Luckily for us, Ferrigno has kept his promise and the new novel, Scavenger Hunt, sees the return of Jimmy Gage, who's still knocking out hot copy for magazine called SLAP, a rag owned by an eccentric Italian millionaire named Nino Napitano. Easily bored, Nino enjoys publishing exposés and hatchet jobs on all the glitterati and showbiz scum that crawl around LA. He also enjoys sending his acolytes on the eponymous scavenger hunts, where young starlets and wannabe celebs cruise the streets of LA looking for all manner of artefacts in order to win the game, including a 'nude group photo at a recognizable LA landmark', which is why we find Jimmy, his friend Rollo and tempting twins Tamra and Tonya, standing naked in front of the Hollywood sign, posing before a polaroid camera. The last item on this particular scavenger hunt list is an Oscar, so the feckless four decide to borrow the statuette from Garrett Walsh, a one-time hotshot writer/director just out of jail, whose career went careering when he was imprisoned for raping and killing a teenage girl, bashing her pretty young head in with one of his two Academy Awards. Walsh tells Jimmy that he's written the perfect script, ominously and prophetically called Fall Guy
, and which Jimmy refers to as 'the Most Dangerous Screenplay in Hollywood', which poses the question as to whether he really did kill the girl seven years previously and offers a suspect who might actually have done the dreadful deed.
Intrigued, Jimmy pays another visit to Walsh, only to discover that the director has scripted and shot his last scene and is now consigned to the cutting room floor forever, feeding the increasingly fat fish in the koi pond. Furthermore, the script is missing and Jimmy starts to suspect that maybe Walsh was
innocent. Loose strands proliferate, gradually unravelling as Jimmy starts investigating Walsh's murder, and discovering that he was set up by somebody who wanted revenge for something. As the case progresses, and Jimmy turns over more stones, more corpses appear; people who were connected to the framing of Walsh.

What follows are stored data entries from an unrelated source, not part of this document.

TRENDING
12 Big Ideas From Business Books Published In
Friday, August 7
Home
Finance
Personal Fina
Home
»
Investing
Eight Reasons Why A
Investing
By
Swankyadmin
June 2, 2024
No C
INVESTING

Multiple slayings, pornography, infidelity, Hollywood celebs who'll stop at nothing to protect, or salvage their reputation, an agency dealing in under age 'performers' and a very sinister ex-cop who goes by the name of Sugar are all masterfully added to the mix, until Jimmy, aided and abedded by his girlfriend, Detective Jane Holt, cracks the case wide open and has to fight for his life, his only weapon the one bit of evidence that'll reveal the murderer's identity! As if all this wasn't enough, Ferrigno has one more surprise in store for us all, and, it's an absolute killer. Scavenger Hunt is a witty, sexy and utterly enthralling mystery from a writer who's just so much better than most of his more celebrated peers, that his relative lack of exposure is, well, a crime.